Marie could see how charming he was. If she really were the woman she was pretending to be, the sort that the incubus had been targeting and preying upon for weeks, she would have stood very little chance. As it was, she had to walk the same fine line that she had walked the day before with the Tyrone Power look-alike: making herself appear interested and desirable while not letting herself get pulled in by his charm. She had to be the predator now, but one whose strength depended on appearing to be the victim.
“I wouldn’t think being mistaken for Errol Flynn was a hazard,” she said.
“No? Why is that?”
She shrugged and smiled coyly. “It seems to me you’d never get lonely.”
He chuckled. “No. Loneliness is not one of my problems. I don’t suppose it’s one of yours, either.”
She adjusted the collar of her blouse and watched as his eyes darted down to look at the exposed skin above her top button. His eyes met hers as he glanced back up, and she grinned a bit wickedly to show that she did not mind having caught him. “And why would you say that?” she asked.
“You know exactly what I mean, my dear.”
“I might. Just what problems do you think I might have, though?”
“You?” He squinted at her, making a show of looking deeply into her personality. “I would say your biggest problem is that sometimes you don’t get all the excite
ment you crave. You get bored easily, don’t you?”
She gave an exaggerated nod that she punctuated with a little pout. “And I hate being bored.”
“Has it been boring for you in here?” He nodded toward the soda fountain.
“Well, I didn’t exactly come in for a phosphate,” she said.

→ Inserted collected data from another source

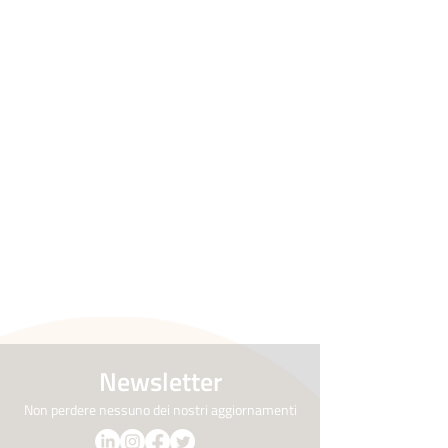
Newsletter
Non perdere nessuno dei nostri aggiornamenti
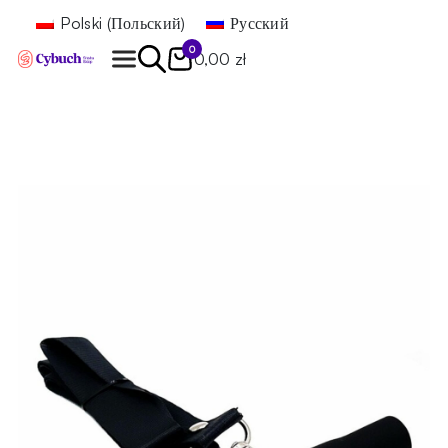
Polski
(
Польский
)
Русский
0
0,00 zł
Найти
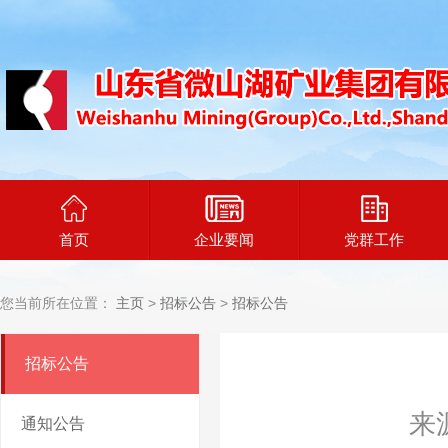
首页
企业要闻
党群工作
您当前所在位置：
主页
>
招标公告
>
招标公告
招标公告
来
通知公告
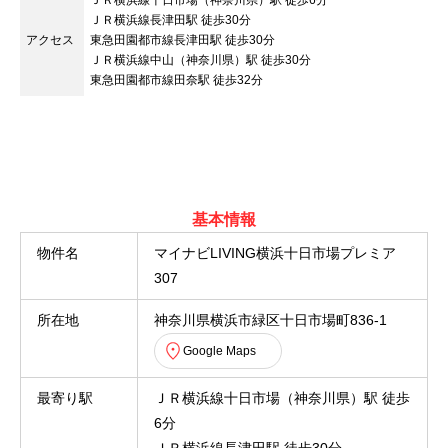
ＪＲ横浜線十日市場（神奈川県）駅 徒歩6分
ＪＲ横浜線長津田駅 徒歩30分
アクセス
東急田園都市線長津田駅 徒歩30分
ＪＲ横浜線中山（神奈川県）駅 徒歩30分
東急田園都市線田奈駅 徒歩32分
基本情報
物件名
マイナビLIVING横浜十日市場プレミア
307
所在地
神奈川県横浜市緑区十日市場町836-1
Google Maps
最寄り駅
ＪＲ横浜線十日市場（神奈川県）駅 徒歩
6分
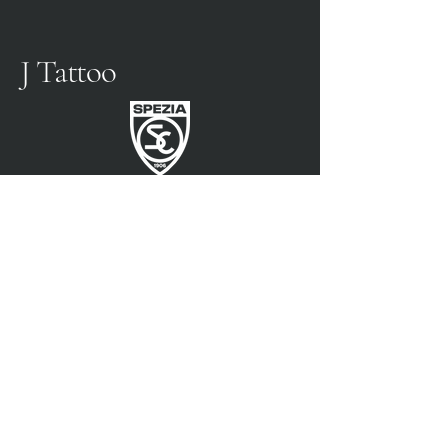
J Tattoo
SPEZIA FUSSBALL
OFFIZIELLER PARTNER
3315009725
0187 460498
jtattoosp@gmail.com
Piazza John Fitzgerald
Kennedy, 90, 19124 La
Spezia SP
Piazza John Fitzgerald
Kennedy, 90, 19124 La
Spezia SP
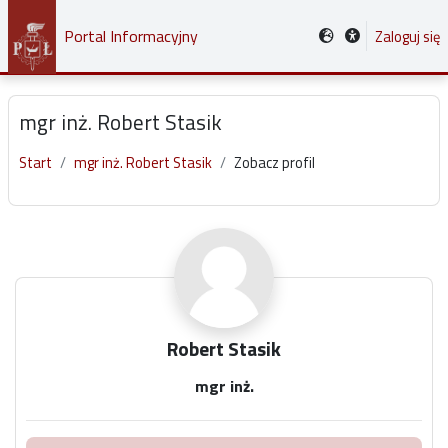
Przejdź do głównej zawartości
Portal Informacyjny
Zaloguj się
mgr inż. Robert Stasik
Start
mgr inż. Robert Stasik
Zobacz profil
Główne bloki treści
Robert Stasik
mgr inż.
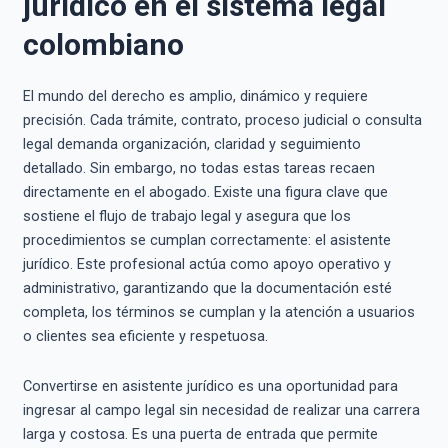
jurídico en el sistema legal
colombiano
El mundo del derecho es amplio, dinámico y requiere
precisión. Cada trámite, contrato, proceso judicial o consulta
legal demanda organización, claridad y seguimiento
detallado. Sin embargo, no todas estas tareas recaen
directamente en el abogado. Existe una figura clave que
sostiene el flujo de trabajo legal y asegura que los
procedimientos se cumplan correctamente: el asistente
jurídico. Este profesional actúa como apoyo operativo y
administrativo, garantizando que la documentación esté
completa, los términos se cumplan y la atención a usuarios
o clientes sea eficiente y respetuosa.
Convertirse en asistente jurídico es una oportunidad para
ingresar al campo legal sin necesidad de realizar una carrera
larga y costosa. Es una puerta de entrada que permite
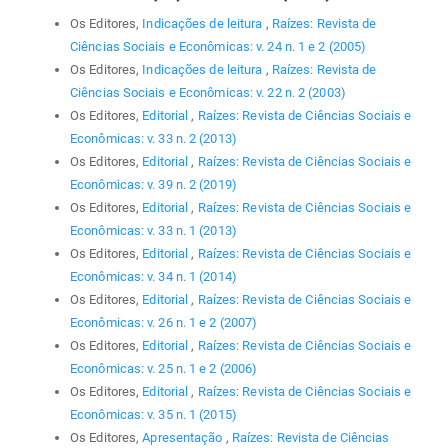
Os Editores,
Indicações de leitura
,
Raízes: Revista de
Ciências Sociais e Econômicas: v. 24 n. 1 e 2 (2005)
Os Editores,
Indicações de leitura
,
Raízes: Revista de
Ciências Sociais e Econômicas: v. 22 n. 2 (2003)
Os Editores,
Editorial
,
Raízes: Revista de Ciências Sociais e
Econômicas: v. 33 n. 2 (2013)
Os Editores,
Editorial
,
Raízes: Revista de Ciências Sociais e
Econômicas: v. 39 n. 2 (2019)
Os Editores,
Editorial
,
Raízes: Revista de Ciências Sociais e
Econômicas: v. 33 n. 1 (2013)
Os Editores,
Editorial
,
Raízes: Revista de Ciências Sociais e
Econômicas: v. 34 n. 1 (2014)
Os Editores,
Editorial
,
Raízes: Revista de Ciências Sociais e
Econômicas: v. 26 n. 1 e 2 (2007)
Os Editores,
Editorial
,
Raízes: Revista de Ciências Sociais e
Econômicas: v. 25 n. 1 e 2 (2006)
Os Editores,
Editorial
,
Raízes: Revista de Ciências Sociais e
Econômicas: v. 35 n. 1 (2015)
Os Editores,
Apresentação
,
Raízes: Revista de Ciências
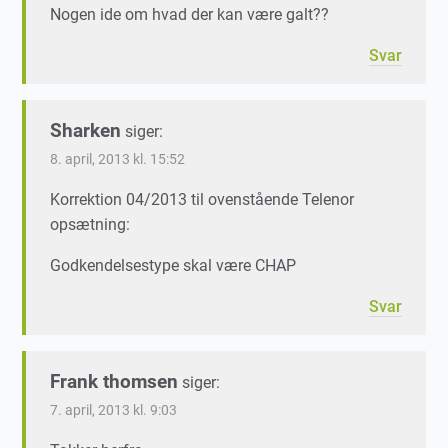
Nogen ide om hvad der kan være galt??
Svar
Sharken
siger:
8. april, 2013 kl. 15:52
Korrektion 04/2013 til ovenstående Telenor
opsætning:
Godkendelsestype skal være CHAP
Svar
Frank thomsen
siger:
7. april, 2013 kl. 9:03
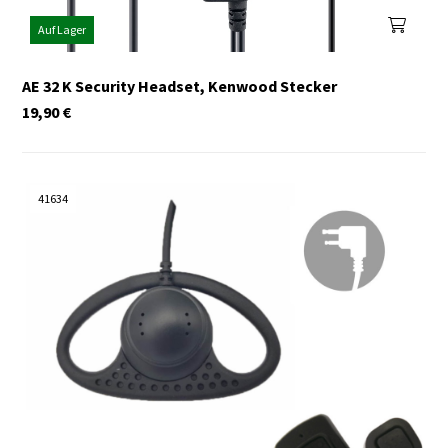
Auf Lager
AE 32 K Security Headset, Kenwood Stecker
19,90
€
41634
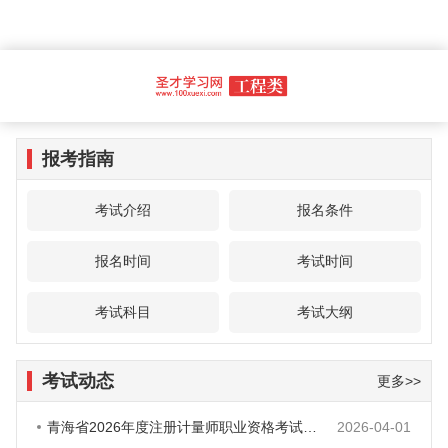
报考指南
考试介绍
报名条件
报名时间
考试时间
考试科目
考试大纲
考试动态
更多>>
青海省2026年度注册计量师职业资格考试报名安排的通知
2026-04-01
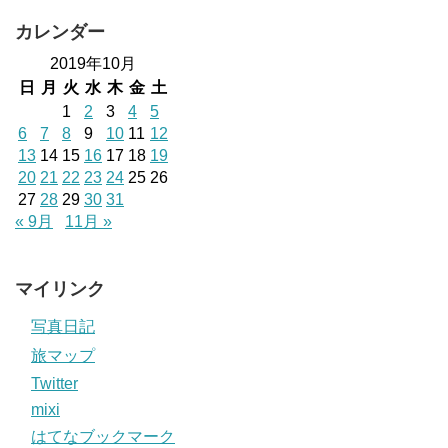
カレンダー
2019年10月
日
月
火
水
木
金
土
1
2
3
4
5
6
7
8
9
10
11
12
13
14
15
16
17
18
19
20
21
22
23
24
25
26
27
28
29
30
31
« 9月
11月 »
マイリンク
写真日記
旅マップ
Twitter
mixi
はてなブックマーク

“And whatever you were looking for, did you find it?”
“It’s looking that way.”
Again, he looked closely at her, but this time the look did not seem playful. Marie felt flushed, knowing he was scrutinizing her now. It was as though he was trying to peer into her, to see if there was more to her than she had presented herself as. “Do you do this sort of thing often?” he asked quietly.
She forced herself to hold his gaze and then smiled a bit demurely. “I don’t know,” she said with what she hoped passed for a playful shrug. “It’s not every day you meet Errol Flynn, after all.”
Hoping that she had passed whatever test he was giving, she watched as the incubus turned briefly to look at Colin, who had moved away from the door while the pair had been speaking. Marie knew then that the creature was being cautious and that it was looking to Colin either for his approval or to let him know that he considered her a safe prospect. When Colin gave a slight nod, she knew she was in. Feeling equally frightened and relieved, she let the incubus link arms with her and lead her out into the evening. She supposed that Colin would be expected to follow, but something told Marie he would find a way to let the demon out of his sight. He had given the monster over to her now, finally taking part in the fight he had been so reluctant to join.
* * * * * * * *
On the drive down to Melrose, he told her that his name was Eric Charles and that he worked in advertising at Paramount. He also told her that he had met Errol Flynn a few times at studio functions and that the actor, while pleasant enough, had been unfazed by any resemblance between the two of them. In fact, he could not see what people meant when they mentioned the similarity and got annoyed when it kept coming up.